━━━ DATA SHOWN

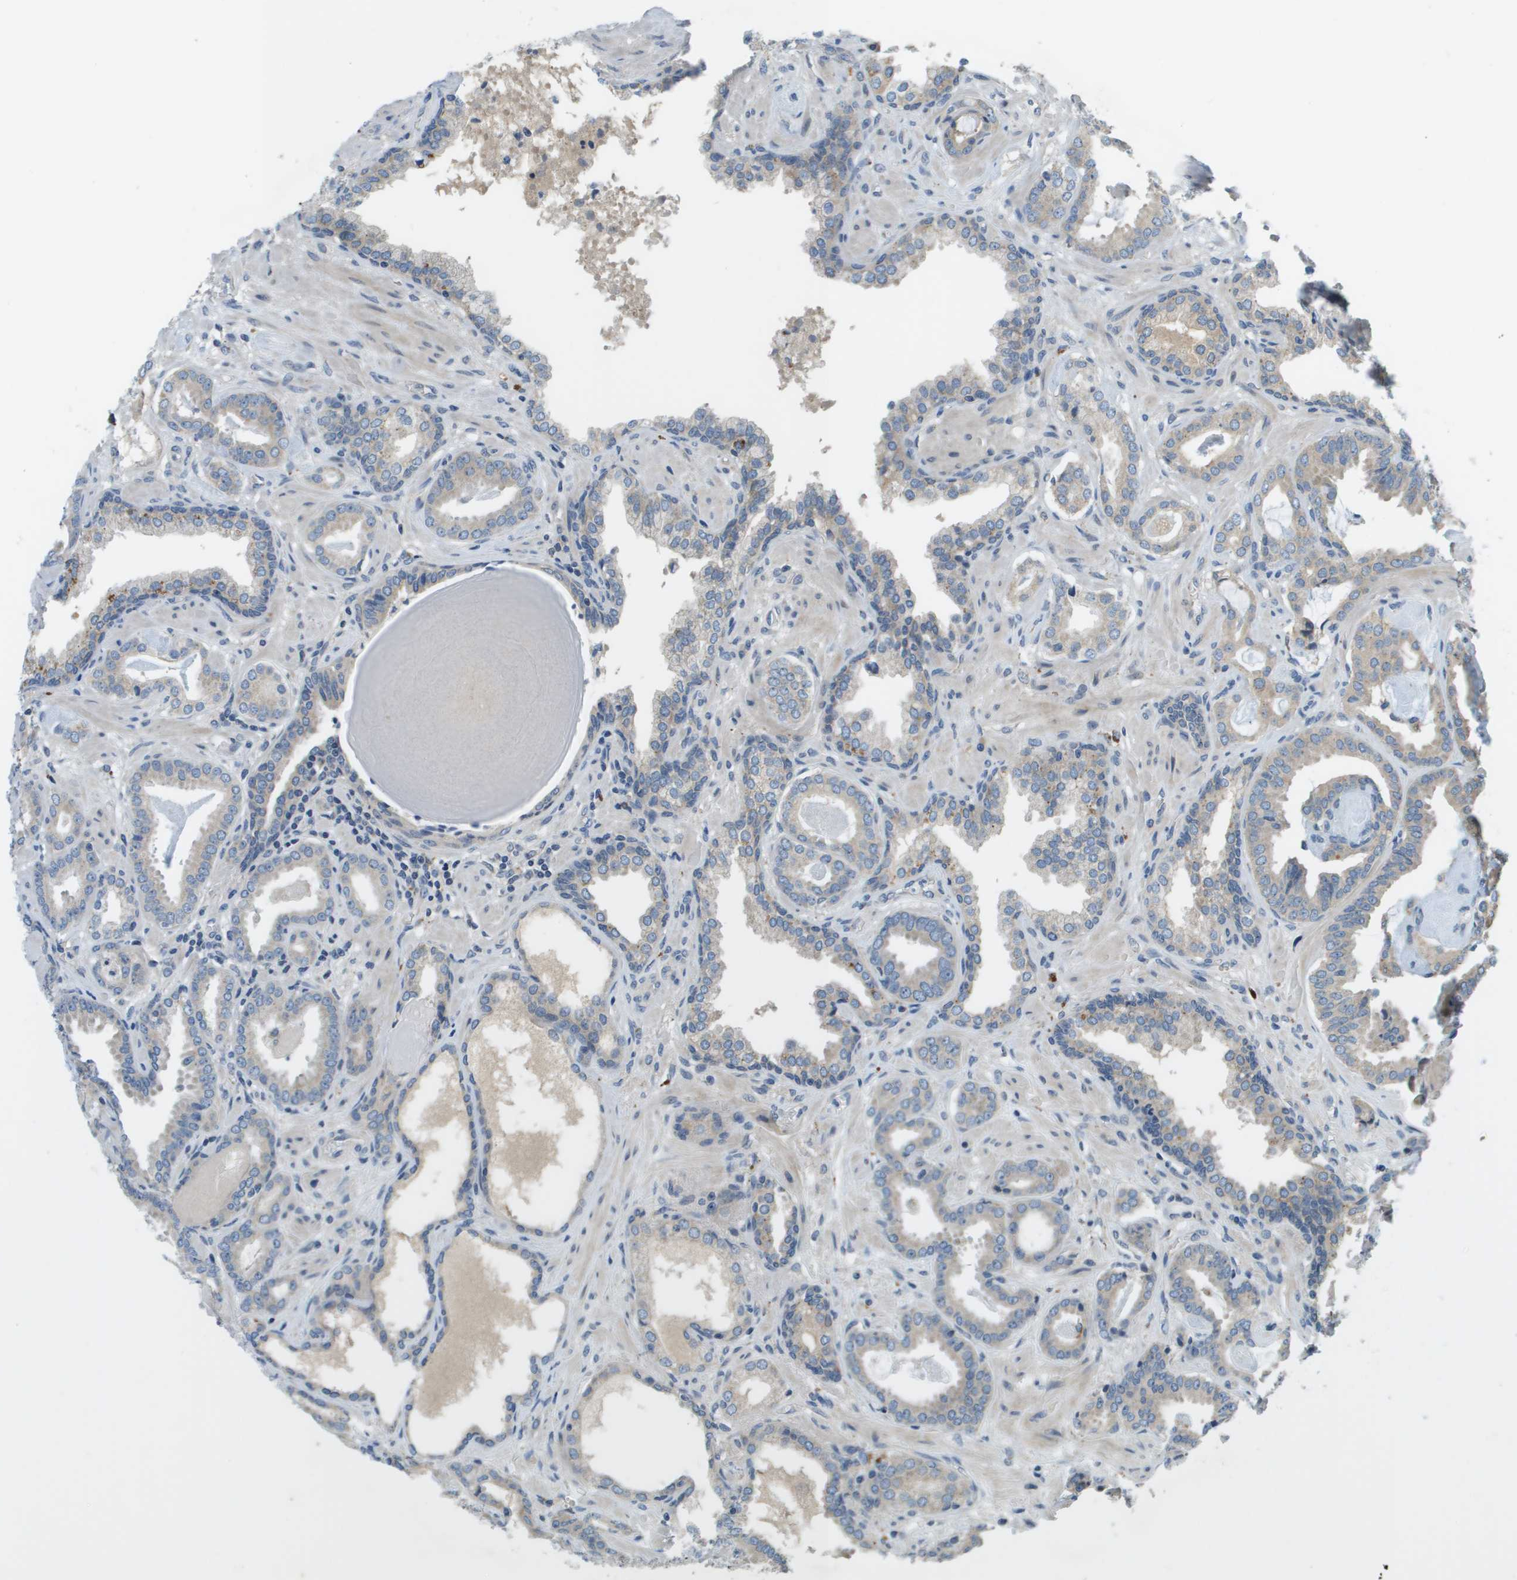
{"staining": {"intensity": "negative", "quantity": "none", "location": "none"}, "tissue": "prostate cancer", "cell_type": "Tumor cells", "image_type": "cancer", "snomed": [{"axis": "morphology", "description": "Adenocarcinoma, Low grade"}, {"axis": "topography", "description": "Prostate"}], "caption": "DAB immunohistochemical staining of prostate cancer displays no significant positivity in tumor cells.", "gene": "SLC25A20", "patient": {"sex": "male", "age": 53}}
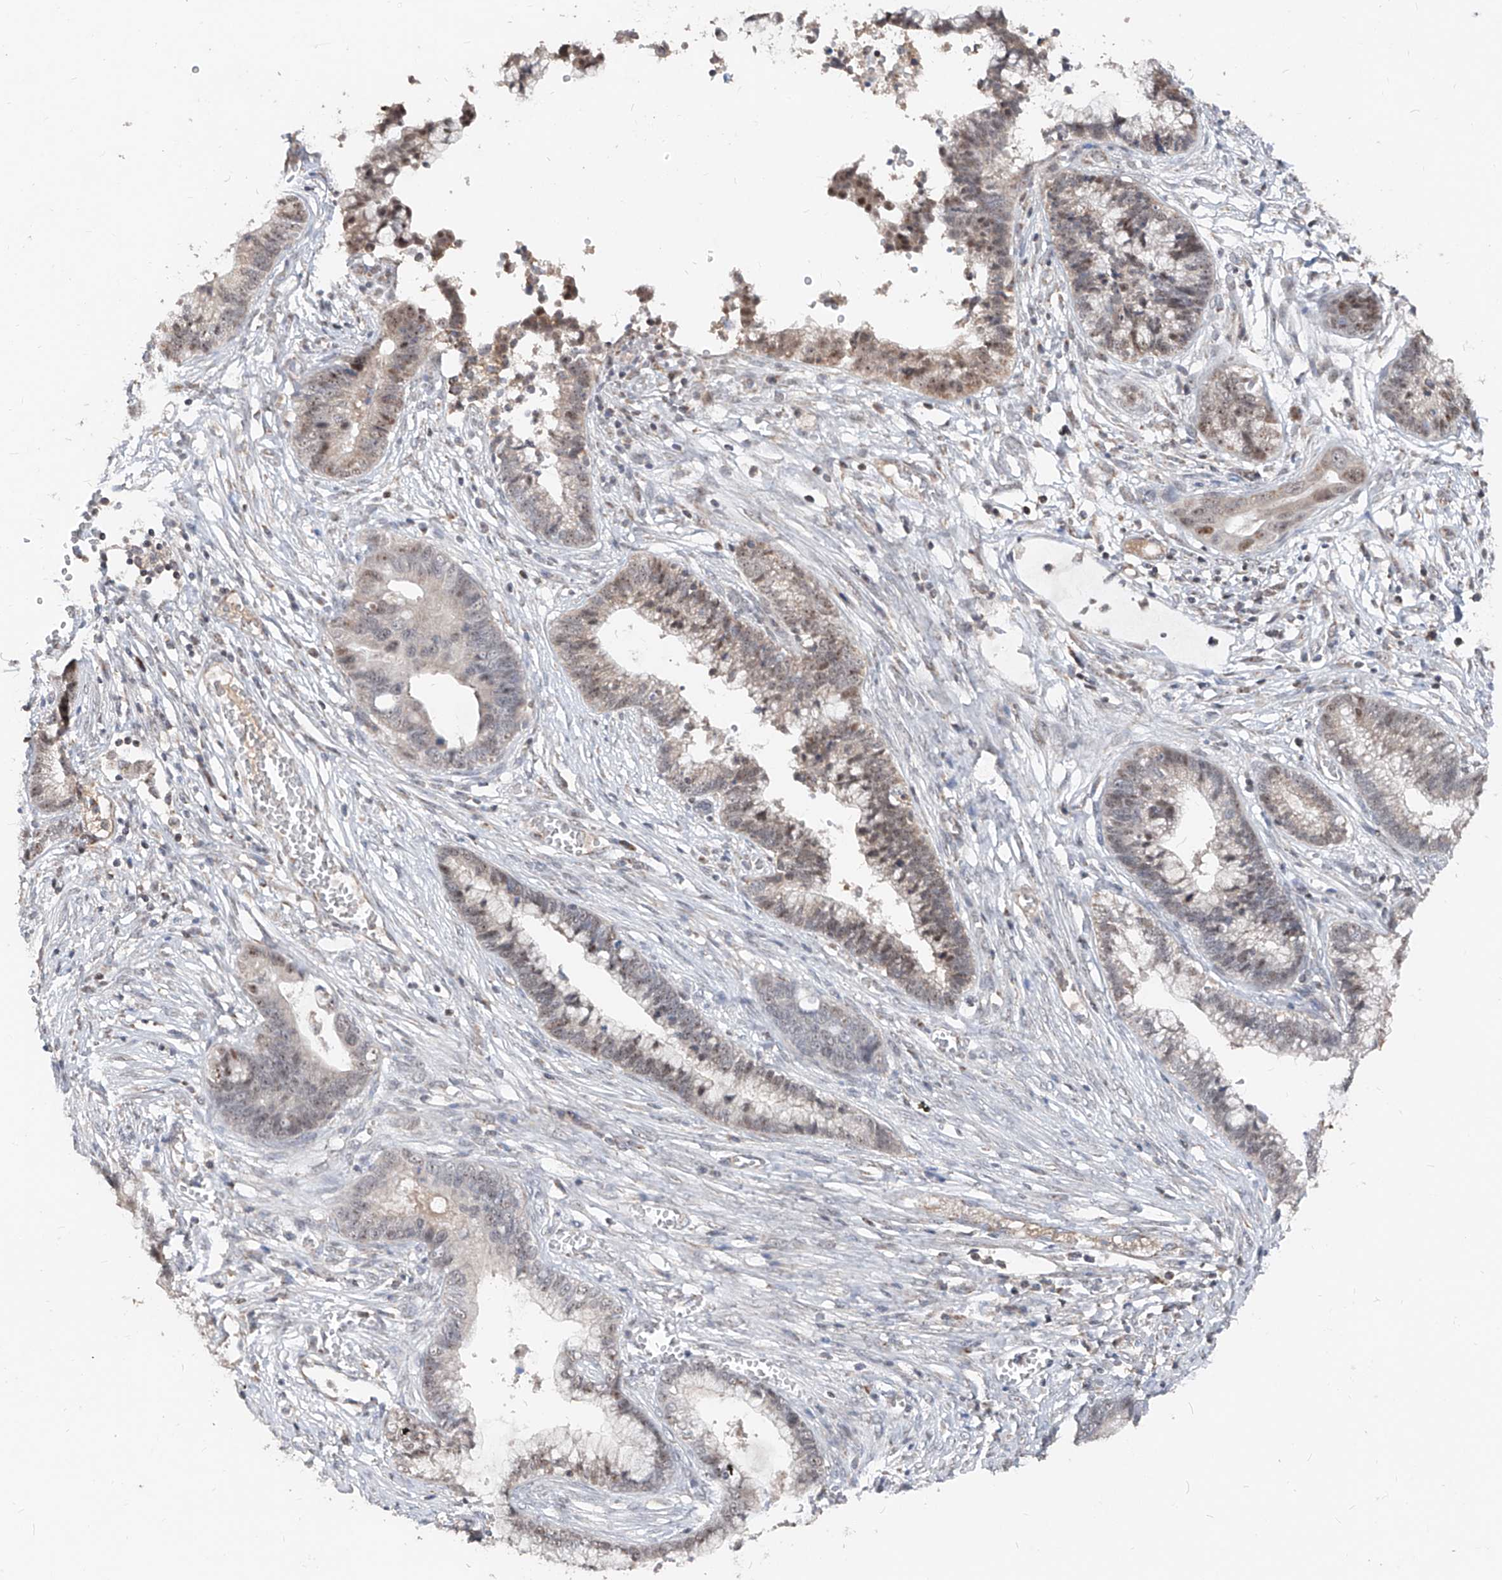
{"staining": {"intensity": "weak", "quantity": "25%-75%", "location": "cytoplasmic/membranous,nuclear"}, "tissue": "cervical cancer", "cell_type": "Tumor cells", "image_type": "cancer", "snomed": [{"axis": "morphology", "description": "Adenocarcinoma, NOS"}, {"axis": "topography", "description": "Cervix"}], "caption": "Protein analysis of cervical cancer (adenocarcinoma) tissue exhibits weak cytoplasmic/membranous and nuclear staining in approximately 25%-75% of tumor cells. The staining was performed using DAB (3,3'-diaminobenzidine) to visualize the protein expression in brown, while the nuclei were stained in blue with hematoxylin (Magnification: 20x).", "gene": "NDUFB3", "patient": {"sex": "female", "age": 44}}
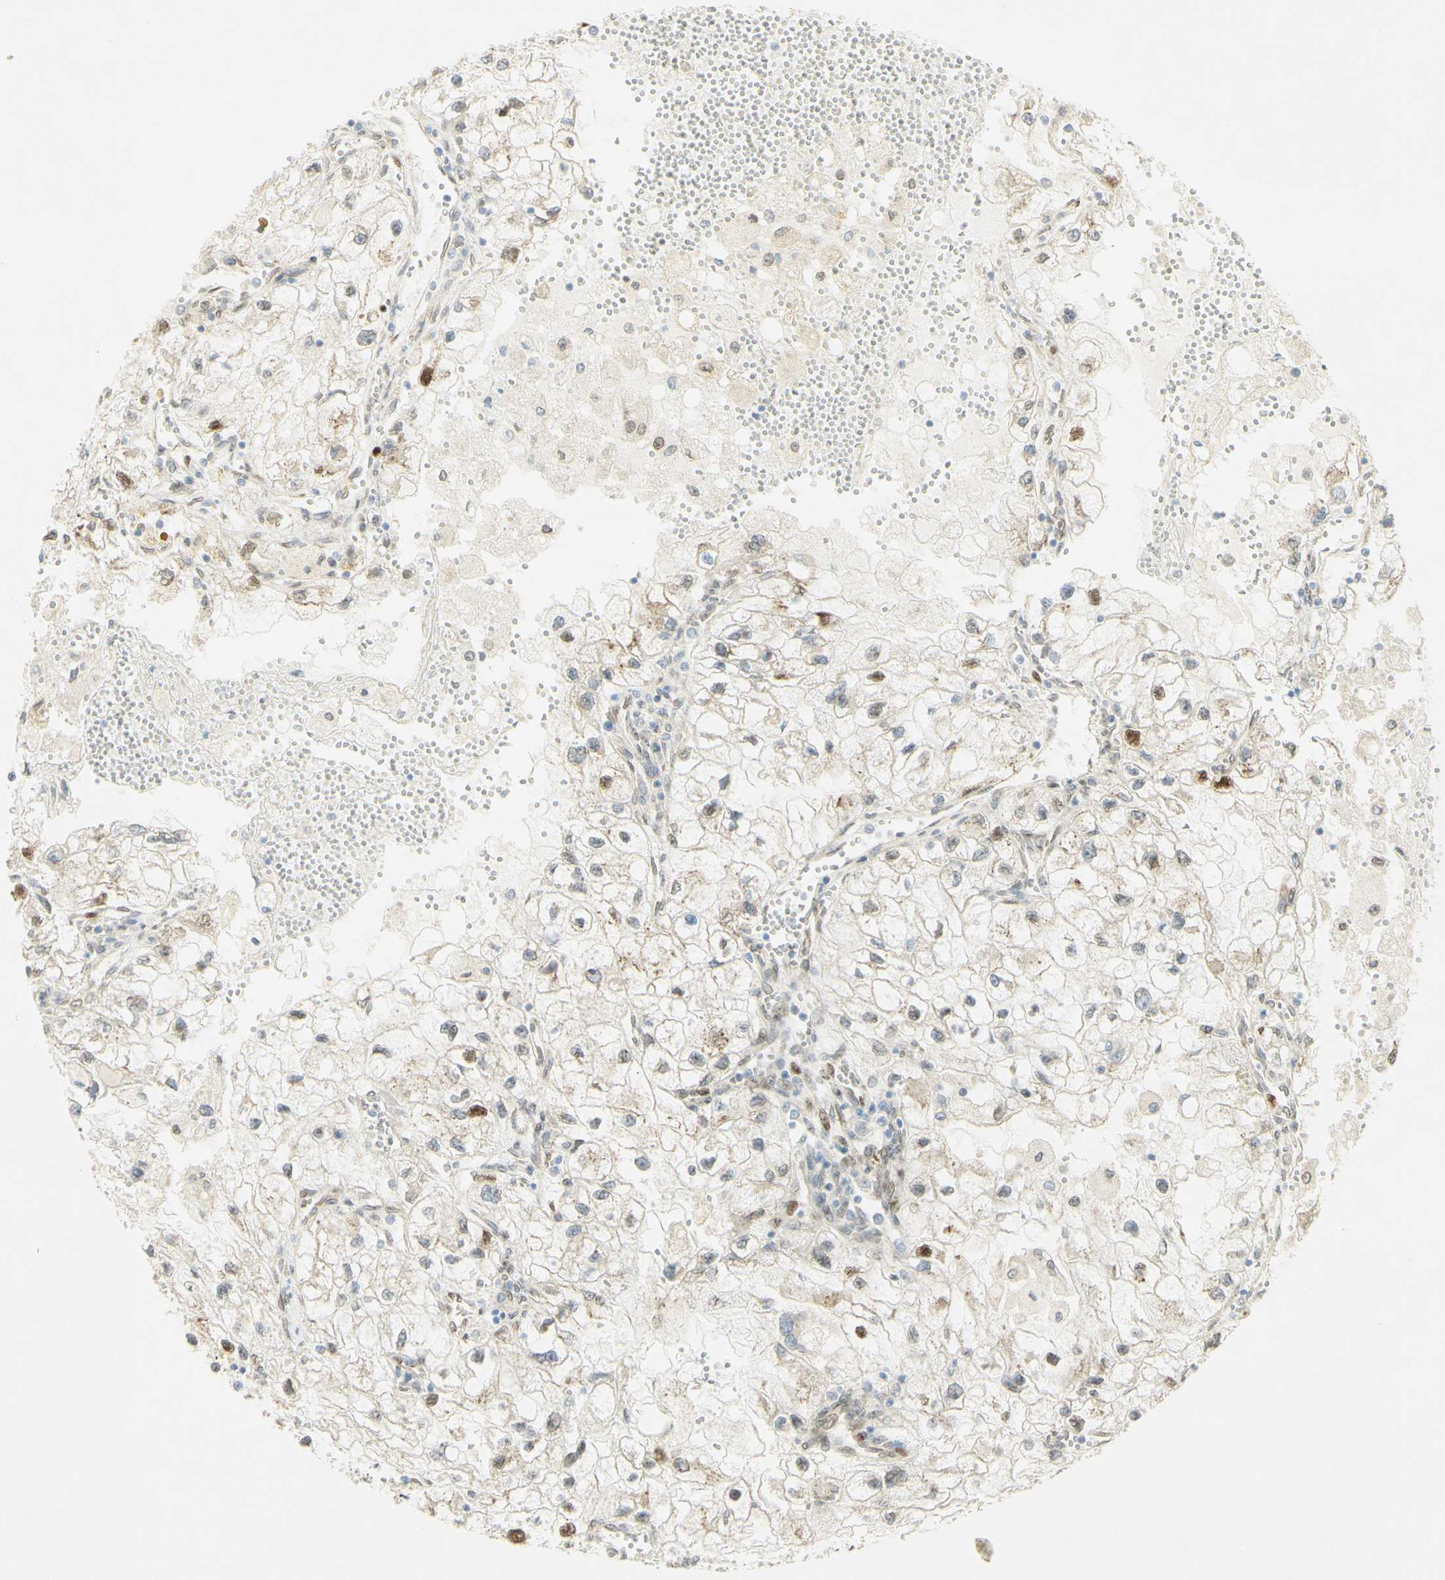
{"staining": {"intensity": "moderate", "quantity": "<25%", "location": "nuclear"}, "tissue": "renal cancer", "cell_type": "Tumor cells", "image_type": "cancer", "snomed": [{"axis": "morphology", "description": "Adenocarcinoma, NOS"}, {"axis": "topography", "description": "Kidney"}], "caption": "Renal cancer (adenocarcinoma) was stained to show a protein in brown. There is low levels of moderate nuclear positivity in approximately <25% of tumor cells. (Stains: DAB (3,3'-diaminobenzidine) in brown, nuclei in blue, Microscopy: brightfield microscopy at high magnification).", "gene": "E2F1", "patient": {"sex": "female", "age": 70}}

━━━━━━

→ PROBLEM STATEMENT
Every line above that holds the string "stained" should be copied into the answer.

→ RESPONSE
{"staining": {"intensity": "weak", "quantity": "25%-75%", "location": "cytoplasmic/membranous,nuclear"}, "tissue": "cervical cancer", "cell_type": "Tumor cells", "image_type": "cancer", "snomed": [{"axis": "morphology", "description": "Adenocarcinoma, NOS"}, {"axis": "topography", "description": "Cervix"}], "caption": "Protein analysis of cervical cancer (adenocarcinoma) tissue exhibits weak cytoplasmic/membranous and nuclear staining in approximately 25%-75% of tumor cells. The staining was performed using DAB (3,3'-diaminobenzidine) to visualize the protein expression in brown, while the nuclei were stained in blue with hematoxylin (Magnification: 20x).", "gene": "NDUFB3", "patient": {"sex": "female", "age": 44}}
{"staining": {"intensity": "moderate", "quantity": "<25%", "location": "nuclear"}, "tissue": "renal cancer", "cell_type": "Tumor cells", "image_type": "cancer", "snomed": [{"axis": "morphology", "description": "Adenocarcinoma, NOS"}, {"axis": "topography", "description": "Kidney"}], "caption": "Renal cancer (adenocarcinoma) was stained to show a protein in brown. There is low levels of moderate nuclear positivity in approximately <25% of tumor cells. (Stains: DAB (3,3'-diaminobenzidine) in brown, nuclei in blue, Microscopy: brightfield microscopy at high magnification).", "gene": "E2F1", "patient": {"sex": "female", "age": 70}}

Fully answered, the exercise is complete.